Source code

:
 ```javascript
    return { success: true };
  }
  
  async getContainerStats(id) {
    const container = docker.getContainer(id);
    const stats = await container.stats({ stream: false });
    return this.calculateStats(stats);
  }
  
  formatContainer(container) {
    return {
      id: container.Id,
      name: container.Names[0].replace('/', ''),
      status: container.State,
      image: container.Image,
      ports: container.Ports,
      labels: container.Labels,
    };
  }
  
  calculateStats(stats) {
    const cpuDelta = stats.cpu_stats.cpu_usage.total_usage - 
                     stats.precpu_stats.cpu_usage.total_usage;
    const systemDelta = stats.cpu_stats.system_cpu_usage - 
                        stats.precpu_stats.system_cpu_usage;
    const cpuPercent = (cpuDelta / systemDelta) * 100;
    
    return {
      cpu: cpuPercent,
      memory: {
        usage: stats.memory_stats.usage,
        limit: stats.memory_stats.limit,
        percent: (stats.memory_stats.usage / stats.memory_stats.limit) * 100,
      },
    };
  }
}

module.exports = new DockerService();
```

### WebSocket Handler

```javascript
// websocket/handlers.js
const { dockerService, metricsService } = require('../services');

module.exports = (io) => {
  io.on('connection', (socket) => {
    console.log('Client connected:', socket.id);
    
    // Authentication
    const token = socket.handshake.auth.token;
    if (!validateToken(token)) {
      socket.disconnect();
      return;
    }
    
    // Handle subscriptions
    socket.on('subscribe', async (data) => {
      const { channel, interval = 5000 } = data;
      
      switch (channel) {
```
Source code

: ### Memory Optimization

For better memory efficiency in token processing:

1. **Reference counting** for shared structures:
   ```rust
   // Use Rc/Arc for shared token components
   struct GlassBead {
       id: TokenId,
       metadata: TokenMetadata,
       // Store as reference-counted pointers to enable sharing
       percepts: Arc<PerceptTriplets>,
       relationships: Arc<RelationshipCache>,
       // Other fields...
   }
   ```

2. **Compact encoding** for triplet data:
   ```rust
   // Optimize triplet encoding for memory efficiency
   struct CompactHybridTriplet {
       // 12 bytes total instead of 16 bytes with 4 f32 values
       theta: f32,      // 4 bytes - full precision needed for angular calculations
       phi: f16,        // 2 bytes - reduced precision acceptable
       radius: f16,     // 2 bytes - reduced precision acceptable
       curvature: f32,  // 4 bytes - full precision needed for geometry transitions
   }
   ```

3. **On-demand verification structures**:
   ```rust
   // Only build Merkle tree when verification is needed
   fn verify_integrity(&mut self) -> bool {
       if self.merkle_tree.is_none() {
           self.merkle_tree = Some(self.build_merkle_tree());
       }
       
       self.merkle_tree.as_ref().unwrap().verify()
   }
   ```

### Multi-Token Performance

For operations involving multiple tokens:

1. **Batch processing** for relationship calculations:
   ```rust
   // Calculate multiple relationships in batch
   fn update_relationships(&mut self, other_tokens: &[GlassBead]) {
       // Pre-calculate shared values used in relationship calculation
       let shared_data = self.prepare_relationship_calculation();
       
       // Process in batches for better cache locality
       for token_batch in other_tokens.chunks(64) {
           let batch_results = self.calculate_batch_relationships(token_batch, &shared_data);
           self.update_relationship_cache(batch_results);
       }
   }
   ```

- Problem description
For the string "multiple", show each line of the entries above where it occurs.

- Result of this exercise
For operations involving multiple tokens:
   // Calculate multiple relationships in batch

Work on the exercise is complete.